Inoltre, di fare più analisi, per esempio sui rischi connessi alle migrazioni verso il cloud, ma anche di affidarsi a partner tecnologici che forniscano soluzioni affidabili ma semplici da utilizzare. Nonché incentivare uno sviluppo agile, incluso per esempio l’aggiornamento costante delle applicazioni in uso. Per fortuna le tecnologie ci sono, vanno solo implementate in modo proficuo ed efficiente nell’ecosistema digitale.
Bruno Filippelli, Sales Director Italia di Semperis
I programmi di sicurezza informatica, grandi e piccoli, sono in prima linea in una nuova guerra che non ha praticamente confini e regole di ingaggio. Se si pensa per esempio a casistiche che riguardano le strutture sanitarie fino all’arrivare ad aziende che producono beni secondari, le minacce possono colpire tutti.
Abbiamo quindi la responsabilità di aiutare e formare le organizzazioni a riprendere il controllo. Questo concetto sta alla base dell’attività di Semperis, azienda nata nel 2013 con il chiaro intento di trovare approcci innovativi alla cyber sicurezza.
Oggi il mercato della sicurezza digitale è in preda a una grande confusione e ha creato anche dell’entropia nelle aziende che non si sentono protette e supportate nella scelta delle azioni da intraprendere.
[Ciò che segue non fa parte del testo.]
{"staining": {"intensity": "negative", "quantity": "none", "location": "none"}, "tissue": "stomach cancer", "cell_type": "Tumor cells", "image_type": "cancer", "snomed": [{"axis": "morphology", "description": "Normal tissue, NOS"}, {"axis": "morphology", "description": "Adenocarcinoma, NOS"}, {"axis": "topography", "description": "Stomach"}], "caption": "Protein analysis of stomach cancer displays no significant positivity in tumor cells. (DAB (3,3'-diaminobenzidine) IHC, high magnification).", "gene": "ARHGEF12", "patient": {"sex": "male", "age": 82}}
Un valido supporto potrebbe arrivare dall’Agenzia per la Cybersicurezza. Troppo spesso, e con troppa facilità, si tende a individuare nell’utente finale il punto più debole della catena. Invece non è così: l’utente è un anello della catena punto e basta.
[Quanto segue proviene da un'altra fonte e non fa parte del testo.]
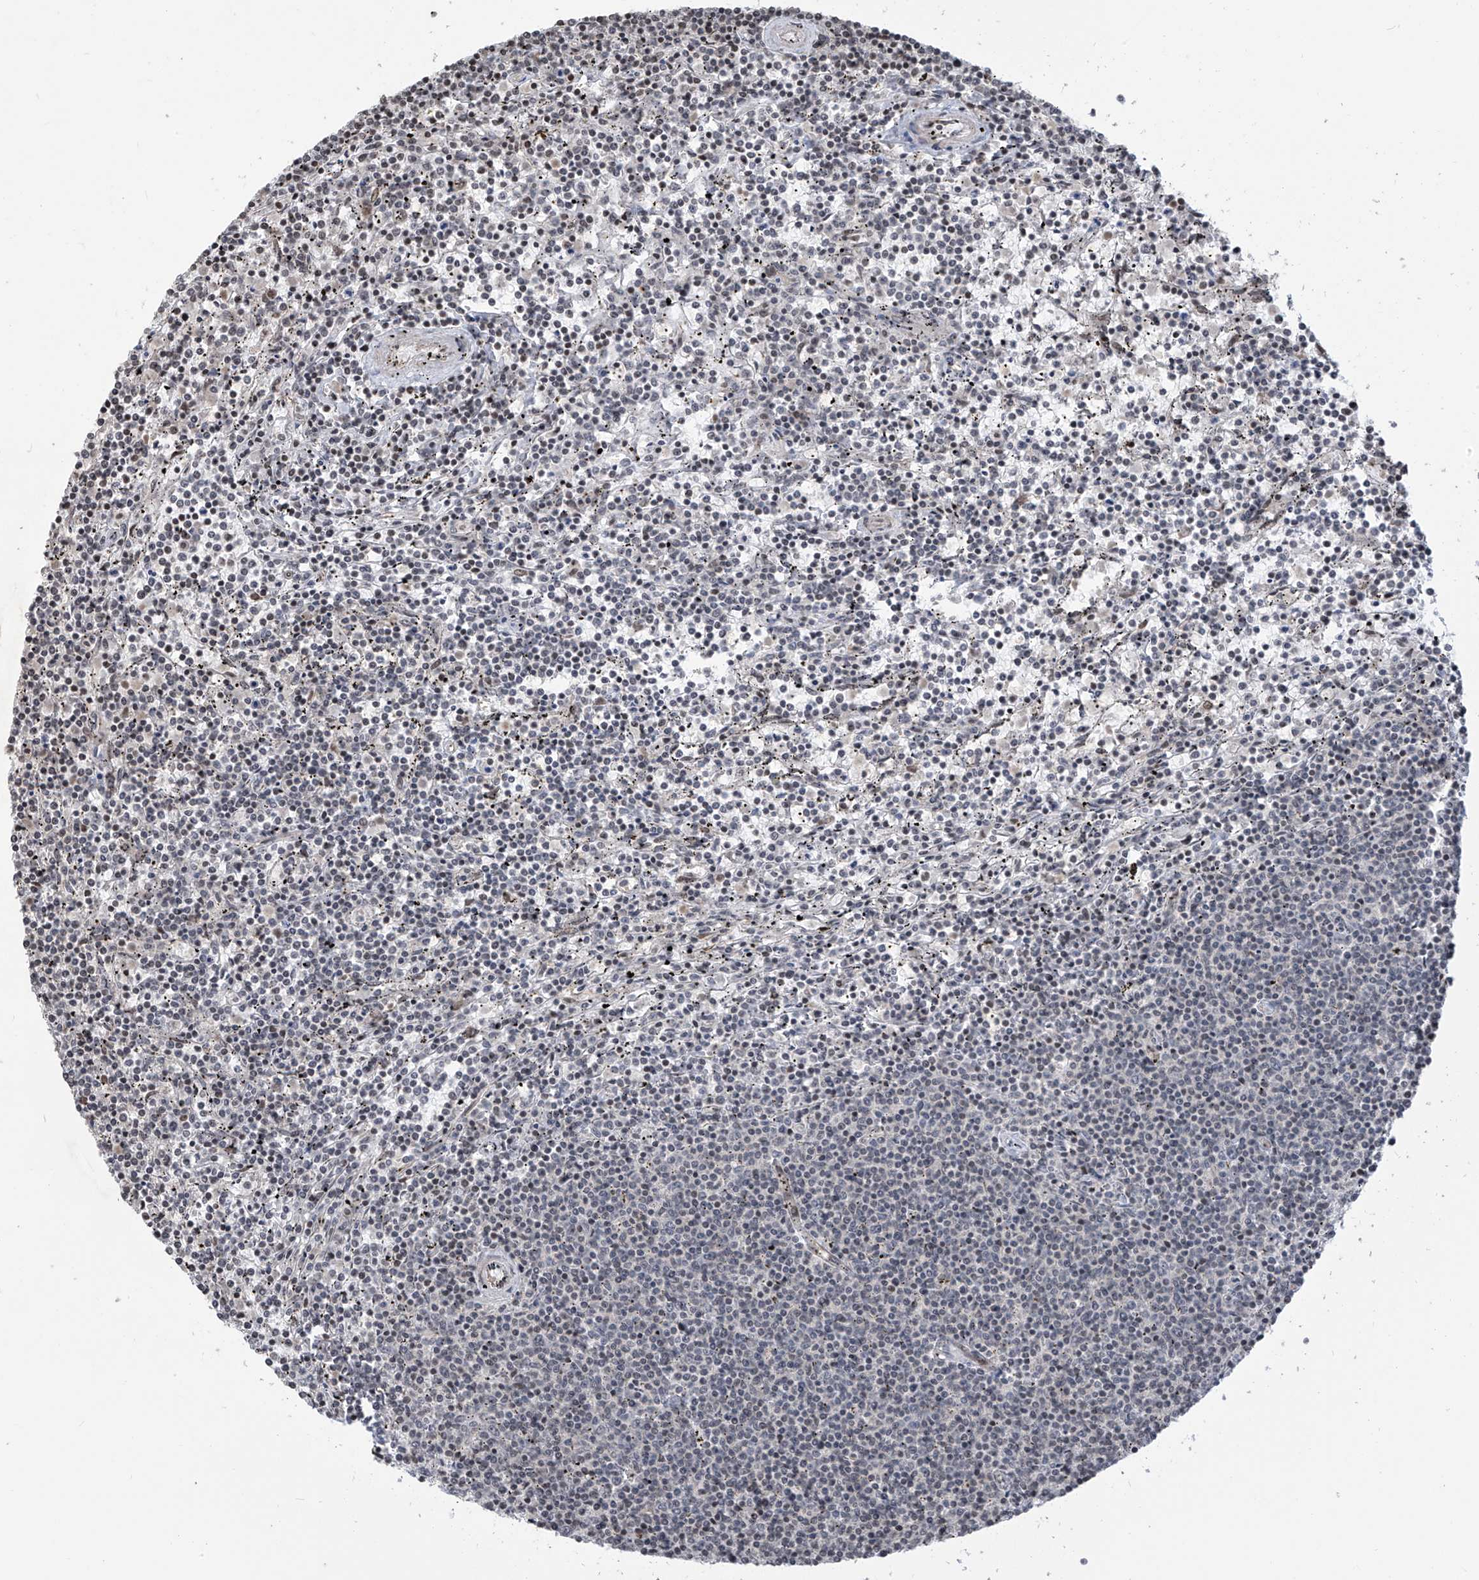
{"staining": {"intensity": "negative", "quantity": "none", "location": "none"}, "tissue": "lymphoma", "cell_type": "Tumor cells", "image_type": "cancer", "snomed": [{"axis": "morphology", "description": "Malignant lymphoma, non-Hodgkin's type, Low grade"}, {"axis": "topography", "description": "Spleen"}], "caption": "Image shows no significant protein staining in tumor cells of low-grade malignant lymphoma, non-Hodgkin's type.", "gene": "METAP1D", "patient": {"sex": "female", "age": 50}}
In un panorama cambiato, la malleabilità diventa un punto fermo, così come l’ibridazione dei processi. La formazione deve essere qualificata, per evitare di aggiungere confusione alla confusione e vanno messe in atto tutte le misure per prevedere l’attacco, prima, e analizzarlo, dopo. Inoltre, ci vuole un’awareness estesa a livello aziendale. E in tutto questo marasma occorre fare ordine andando oltre al concetto di responsabilità e condividere i risultati in maniera costruttiva per poterne beneficiare tutti.
Infine, mi sento di suggerire a tutti di fare frequenti vulnerability assessment della postura della sicurezza. Si tratta di una best practice da implementare indipendentemente dalla infrastruttura usata.